A prospective 12-month multicentre trial was conducted in Australia comparing the options of sclerosant-induced pleurodesis and pleural indwelling catheter in patients with malignant pleural effusion. The endpoints of this study were the duration of hospital stay from procedure to death and complication rates like infection, protein depletion and infection was also monitored. According to this study, the patients treated with indwelling pleural catheters had fewer days in the hospital compared to those who received sclerosant-based pleurodesis, also these patients required lesser additional pleural procedures compared to the other group. However, there was no difference in the rate of infection, loss of protein or albumin in both these groups.
Medical thoracoscopy is rarely used in blebectomy , pleural abrasions, foreign body removal or symphatectomy, however, VATS has been proven to be the definitive diagnostic tool for all the above procedures. But given the higher complication rates, longer hospital stays and the requirement of deeper anaesthesia medical thoracoscopy can be tried but with lower success rates compared to VATS.

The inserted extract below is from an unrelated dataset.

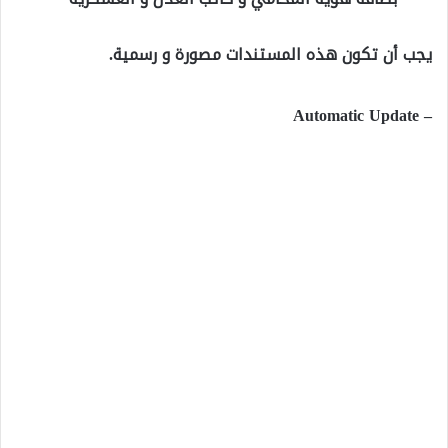
يجب أن تكون هذه المستندات مصورة و رسمية.
– Automatic Update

From the above case, it is evident that pleuroscopy has proved to be a very useful tool in the diagnosis of long-standing undiagnosed pleural effusion. Instead of trying closed pleural biopsy which has a lower diagnostic yield, the patient can be offered pleuroscopy by which we can visualise the pleura completely, take a biopsy from the abnormal areas and also drain the effusion. Removal of adhesions , placement of indwelling pleural catheter , sclerosant pleurodesis can all be done under direct visualisation . Hence pleural effusions in which diagnosis cannot be attained through ultrasound-guided tapping medical thoracoscopy and biopsy should be done for early diagnosis and hence early treatment for the underlying disease process.